ASSIGNMENT:
Answer these from the text on Windows Azure Table Storage:
(a) According to the opening paragraph, what can sending too much or too little data create?
(b) How many entities can a single batch operation include at most?
(c) What is the only limit on the size of the tables in an account?

TEXT EXCERPT: Begin

Inserting & Modifying Large Amounts of Data in Windows Azure Table Storage Service

March 6, 2013 — 4 Comments

table-storage

Modifying data in Windows Azure Table Storage Service can be done operation by operation or it can be done in batches. The golden rules below describe the limitations and constraints imposed by the service. Even though these rules may seem restrictive, they exist in order to ensure acceptable performances. Sending too much or too little data can create bottle necks.

The Golden Rules

  1. You can perform updates, deletes, and inserts in the same single batch operation.
  2. A single batch operation can include up to 100 entities.
  3. All entities in a single batch operation must have the same partition key.
  4. While it is possible to perform a query as a batch operation, it must be the only operation in the batch.
  5. Tables don’t enforce a schema on entities, which means a single table can contain entities that have different sets of properties. An account can contain many tables, the size of which is only limited by the 100TB storage account limit.

TEXT EXCERPT: End
DATA EXTRACTS: Begin

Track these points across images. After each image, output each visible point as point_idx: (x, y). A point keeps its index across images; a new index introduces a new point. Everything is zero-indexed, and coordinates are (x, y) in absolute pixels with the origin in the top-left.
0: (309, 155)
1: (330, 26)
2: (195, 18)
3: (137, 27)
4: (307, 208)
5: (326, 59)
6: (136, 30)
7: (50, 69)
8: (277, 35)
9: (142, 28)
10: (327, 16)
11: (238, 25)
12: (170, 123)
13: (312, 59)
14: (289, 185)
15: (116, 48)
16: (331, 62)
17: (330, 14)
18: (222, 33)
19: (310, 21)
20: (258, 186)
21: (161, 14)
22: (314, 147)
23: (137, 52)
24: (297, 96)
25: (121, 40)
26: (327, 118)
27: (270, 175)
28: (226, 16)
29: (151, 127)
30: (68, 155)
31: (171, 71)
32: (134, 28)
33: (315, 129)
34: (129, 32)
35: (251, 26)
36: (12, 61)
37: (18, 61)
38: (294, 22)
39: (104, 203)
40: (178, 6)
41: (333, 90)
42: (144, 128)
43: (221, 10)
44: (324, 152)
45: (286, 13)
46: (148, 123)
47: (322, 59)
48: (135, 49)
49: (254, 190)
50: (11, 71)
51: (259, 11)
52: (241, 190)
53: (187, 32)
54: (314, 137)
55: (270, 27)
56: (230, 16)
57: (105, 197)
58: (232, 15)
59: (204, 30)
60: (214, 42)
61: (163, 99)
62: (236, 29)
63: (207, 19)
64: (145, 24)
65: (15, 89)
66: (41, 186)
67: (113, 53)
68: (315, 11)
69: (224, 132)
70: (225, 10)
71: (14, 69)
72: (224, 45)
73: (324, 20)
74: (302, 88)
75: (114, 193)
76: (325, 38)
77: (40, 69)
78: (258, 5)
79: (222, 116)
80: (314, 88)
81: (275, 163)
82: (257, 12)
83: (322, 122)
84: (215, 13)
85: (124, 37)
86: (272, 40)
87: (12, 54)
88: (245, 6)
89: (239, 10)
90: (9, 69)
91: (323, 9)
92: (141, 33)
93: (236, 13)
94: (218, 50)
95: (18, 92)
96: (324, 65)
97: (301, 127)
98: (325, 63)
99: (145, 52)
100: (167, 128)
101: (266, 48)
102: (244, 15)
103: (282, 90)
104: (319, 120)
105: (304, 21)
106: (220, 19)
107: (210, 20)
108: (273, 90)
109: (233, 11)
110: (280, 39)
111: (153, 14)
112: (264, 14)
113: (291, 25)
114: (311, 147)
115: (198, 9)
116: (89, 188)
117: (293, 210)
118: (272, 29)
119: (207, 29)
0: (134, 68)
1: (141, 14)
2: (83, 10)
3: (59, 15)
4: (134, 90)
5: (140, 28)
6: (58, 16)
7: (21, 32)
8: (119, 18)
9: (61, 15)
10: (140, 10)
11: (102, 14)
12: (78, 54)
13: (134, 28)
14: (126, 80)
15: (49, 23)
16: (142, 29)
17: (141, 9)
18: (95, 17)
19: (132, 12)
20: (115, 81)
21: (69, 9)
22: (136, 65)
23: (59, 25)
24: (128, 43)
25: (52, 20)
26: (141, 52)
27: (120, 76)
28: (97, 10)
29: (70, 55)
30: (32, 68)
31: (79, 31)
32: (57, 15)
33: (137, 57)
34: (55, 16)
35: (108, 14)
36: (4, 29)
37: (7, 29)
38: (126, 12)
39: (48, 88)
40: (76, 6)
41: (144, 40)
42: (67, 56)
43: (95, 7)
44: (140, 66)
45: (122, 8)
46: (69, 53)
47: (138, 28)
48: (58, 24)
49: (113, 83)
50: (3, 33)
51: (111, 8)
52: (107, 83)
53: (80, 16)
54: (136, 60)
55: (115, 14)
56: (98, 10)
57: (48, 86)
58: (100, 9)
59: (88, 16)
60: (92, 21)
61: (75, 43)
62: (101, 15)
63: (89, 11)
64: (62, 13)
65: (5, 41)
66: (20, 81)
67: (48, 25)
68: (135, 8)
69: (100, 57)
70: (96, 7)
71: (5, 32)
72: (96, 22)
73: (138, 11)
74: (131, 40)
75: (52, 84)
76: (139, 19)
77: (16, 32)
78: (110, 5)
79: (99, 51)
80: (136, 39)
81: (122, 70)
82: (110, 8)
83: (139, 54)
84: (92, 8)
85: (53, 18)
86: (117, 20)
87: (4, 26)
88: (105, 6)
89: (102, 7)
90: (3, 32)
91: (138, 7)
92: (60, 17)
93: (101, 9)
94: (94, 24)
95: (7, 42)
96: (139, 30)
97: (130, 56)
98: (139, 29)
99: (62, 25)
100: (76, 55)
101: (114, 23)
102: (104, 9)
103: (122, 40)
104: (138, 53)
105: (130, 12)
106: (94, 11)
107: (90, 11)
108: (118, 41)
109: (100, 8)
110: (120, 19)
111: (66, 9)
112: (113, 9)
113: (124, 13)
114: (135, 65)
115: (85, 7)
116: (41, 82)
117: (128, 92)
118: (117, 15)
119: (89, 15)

DATA EXTRACTS: End

YOUR RESPONSE:
(a) Bottlenecks.
(b) Up to 100 entities.
(c) The 100TB storage account limit.